▶ **WHAT IS NEEDED**: Go through the data below and gather each line containing "Board".
━━━
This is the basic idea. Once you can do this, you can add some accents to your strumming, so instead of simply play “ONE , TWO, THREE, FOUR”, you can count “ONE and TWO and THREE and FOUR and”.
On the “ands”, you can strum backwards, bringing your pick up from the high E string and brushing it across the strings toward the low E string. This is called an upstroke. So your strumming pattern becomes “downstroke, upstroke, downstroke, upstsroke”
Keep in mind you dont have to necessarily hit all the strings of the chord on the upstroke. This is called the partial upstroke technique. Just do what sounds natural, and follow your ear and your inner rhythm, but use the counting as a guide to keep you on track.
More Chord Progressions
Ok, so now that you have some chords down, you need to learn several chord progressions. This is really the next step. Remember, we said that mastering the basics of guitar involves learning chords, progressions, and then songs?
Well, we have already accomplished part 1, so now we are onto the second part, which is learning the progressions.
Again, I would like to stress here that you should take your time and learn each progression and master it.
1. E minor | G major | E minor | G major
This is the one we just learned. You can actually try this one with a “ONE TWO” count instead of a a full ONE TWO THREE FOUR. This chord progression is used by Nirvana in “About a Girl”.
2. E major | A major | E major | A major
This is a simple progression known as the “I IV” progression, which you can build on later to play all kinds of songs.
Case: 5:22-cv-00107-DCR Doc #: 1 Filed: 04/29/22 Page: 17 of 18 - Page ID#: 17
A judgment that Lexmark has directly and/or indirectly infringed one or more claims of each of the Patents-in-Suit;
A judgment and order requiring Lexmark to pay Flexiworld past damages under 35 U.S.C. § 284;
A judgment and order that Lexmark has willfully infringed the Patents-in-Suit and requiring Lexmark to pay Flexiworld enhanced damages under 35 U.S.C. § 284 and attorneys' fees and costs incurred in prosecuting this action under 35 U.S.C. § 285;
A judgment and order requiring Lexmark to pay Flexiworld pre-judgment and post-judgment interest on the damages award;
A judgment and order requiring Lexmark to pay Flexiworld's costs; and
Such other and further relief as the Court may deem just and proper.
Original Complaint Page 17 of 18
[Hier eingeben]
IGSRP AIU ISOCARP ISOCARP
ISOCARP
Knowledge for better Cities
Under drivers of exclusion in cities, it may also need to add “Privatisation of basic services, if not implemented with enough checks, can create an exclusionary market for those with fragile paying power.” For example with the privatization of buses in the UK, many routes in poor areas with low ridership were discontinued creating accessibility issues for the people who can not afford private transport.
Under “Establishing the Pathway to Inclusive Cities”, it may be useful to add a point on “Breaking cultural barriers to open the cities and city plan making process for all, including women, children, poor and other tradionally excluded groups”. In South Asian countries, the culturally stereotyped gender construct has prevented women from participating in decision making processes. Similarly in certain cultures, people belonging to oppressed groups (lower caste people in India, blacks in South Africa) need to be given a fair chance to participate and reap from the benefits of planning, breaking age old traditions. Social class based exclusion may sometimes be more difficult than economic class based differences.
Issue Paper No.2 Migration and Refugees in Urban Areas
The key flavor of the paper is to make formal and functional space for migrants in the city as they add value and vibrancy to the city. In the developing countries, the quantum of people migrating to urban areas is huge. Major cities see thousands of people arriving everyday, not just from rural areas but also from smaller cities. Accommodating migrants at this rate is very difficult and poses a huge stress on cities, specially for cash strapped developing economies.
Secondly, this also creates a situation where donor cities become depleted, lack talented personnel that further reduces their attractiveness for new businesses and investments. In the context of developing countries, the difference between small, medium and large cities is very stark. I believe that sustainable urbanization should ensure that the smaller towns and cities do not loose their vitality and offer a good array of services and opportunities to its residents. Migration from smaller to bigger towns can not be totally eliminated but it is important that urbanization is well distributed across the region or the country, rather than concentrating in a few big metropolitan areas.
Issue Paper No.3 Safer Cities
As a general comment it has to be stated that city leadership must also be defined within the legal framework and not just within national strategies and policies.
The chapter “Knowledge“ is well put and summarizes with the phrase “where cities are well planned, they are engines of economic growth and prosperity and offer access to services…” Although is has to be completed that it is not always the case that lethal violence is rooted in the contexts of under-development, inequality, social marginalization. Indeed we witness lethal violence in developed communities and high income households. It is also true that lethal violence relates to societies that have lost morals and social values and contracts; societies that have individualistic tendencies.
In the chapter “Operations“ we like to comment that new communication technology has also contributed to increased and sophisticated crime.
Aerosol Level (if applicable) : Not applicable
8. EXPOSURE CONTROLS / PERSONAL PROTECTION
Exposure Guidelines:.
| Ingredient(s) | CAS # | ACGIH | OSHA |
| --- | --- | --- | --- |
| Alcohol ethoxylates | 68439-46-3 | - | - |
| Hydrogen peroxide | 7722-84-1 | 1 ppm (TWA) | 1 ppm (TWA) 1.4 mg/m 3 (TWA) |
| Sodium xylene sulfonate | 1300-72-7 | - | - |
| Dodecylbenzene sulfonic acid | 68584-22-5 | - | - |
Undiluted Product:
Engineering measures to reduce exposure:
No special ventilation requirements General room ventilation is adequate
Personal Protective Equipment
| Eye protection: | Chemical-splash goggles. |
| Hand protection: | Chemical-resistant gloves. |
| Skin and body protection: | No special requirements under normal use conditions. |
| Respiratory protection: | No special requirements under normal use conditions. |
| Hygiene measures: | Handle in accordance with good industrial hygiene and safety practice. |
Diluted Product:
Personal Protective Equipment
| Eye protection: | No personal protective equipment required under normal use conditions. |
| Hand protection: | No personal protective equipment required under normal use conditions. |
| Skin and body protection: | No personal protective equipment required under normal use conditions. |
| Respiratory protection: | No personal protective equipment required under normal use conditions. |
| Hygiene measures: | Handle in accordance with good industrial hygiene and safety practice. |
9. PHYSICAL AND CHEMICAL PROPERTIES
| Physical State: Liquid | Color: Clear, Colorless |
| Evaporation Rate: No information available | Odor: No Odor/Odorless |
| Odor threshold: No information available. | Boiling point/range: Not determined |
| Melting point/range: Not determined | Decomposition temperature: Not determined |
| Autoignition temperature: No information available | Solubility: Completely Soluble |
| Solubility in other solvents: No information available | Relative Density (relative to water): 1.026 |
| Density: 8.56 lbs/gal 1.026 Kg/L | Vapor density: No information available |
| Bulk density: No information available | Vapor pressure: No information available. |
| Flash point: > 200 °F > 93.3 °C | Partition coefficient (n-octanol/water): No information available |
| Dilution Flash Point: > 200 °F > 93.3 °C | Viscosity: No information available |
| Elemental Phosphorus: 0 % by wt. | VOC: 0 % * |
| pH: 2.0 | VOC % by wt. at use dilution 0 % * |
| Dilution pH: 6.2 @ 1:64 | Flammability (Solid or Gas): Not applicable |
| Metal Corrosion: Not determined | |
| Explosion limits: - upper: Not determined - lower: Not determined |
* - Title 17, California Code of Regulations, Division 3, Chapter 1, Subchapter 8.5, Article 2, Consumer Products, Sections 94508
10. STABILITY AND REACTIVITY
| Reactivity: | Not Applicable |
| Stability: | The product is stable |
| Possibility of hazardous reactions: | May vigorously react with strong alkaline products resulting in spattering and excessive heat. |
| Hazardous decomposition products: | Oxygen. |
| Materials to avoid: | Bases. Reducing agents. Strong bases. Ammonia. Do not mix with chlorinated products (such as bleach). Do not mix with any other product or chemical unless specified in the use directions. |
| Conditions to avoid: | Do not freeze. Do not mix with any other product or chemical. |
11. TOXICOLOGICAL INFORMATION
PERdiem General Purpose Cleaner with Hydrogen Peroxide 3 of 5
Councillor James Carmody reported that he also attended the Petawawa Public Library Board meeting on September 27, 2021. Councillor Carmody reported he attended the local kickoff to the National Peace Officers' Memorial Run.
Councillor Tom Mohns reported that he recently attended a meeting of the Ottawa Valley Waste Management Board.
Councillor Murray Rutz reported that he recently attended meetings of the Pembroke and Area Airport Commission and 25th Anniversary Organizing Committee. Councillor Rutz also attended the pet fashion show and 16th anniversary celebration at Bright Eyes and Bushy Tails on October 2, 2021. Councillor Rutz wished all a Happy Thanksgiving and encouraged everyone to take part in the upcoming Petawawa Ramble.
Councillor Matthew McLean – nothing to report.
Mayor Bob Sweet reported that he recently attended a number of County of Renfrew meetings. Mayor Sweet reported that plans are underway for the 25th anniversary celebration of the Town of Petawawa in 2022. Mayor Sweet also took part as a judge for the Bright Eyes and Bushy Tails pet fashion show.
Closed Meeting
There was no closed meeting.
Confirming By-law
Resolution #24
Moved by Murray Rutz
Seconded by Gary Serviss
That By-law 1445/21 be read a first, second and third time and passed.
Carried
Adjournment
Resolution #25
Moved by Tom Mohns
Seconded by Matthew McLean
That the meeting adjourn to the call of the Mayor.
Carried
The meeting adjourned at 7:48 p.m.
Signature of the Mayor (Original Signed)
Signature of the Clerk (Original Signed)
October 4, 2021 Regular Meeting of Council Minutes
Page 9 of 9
━━━
▶ **THE ANSWER**:
Councillor James Carmody reported that he also attended the Petawawa Public Library Board meeting on September 27, 2021. Councillor Carmody reported he attended the local kickoff to the National Peace Officers' Memorial Run.
Councillor Tom Mohns reported that he recently attended a meeting of the Ottawa Valley Waste Management Board.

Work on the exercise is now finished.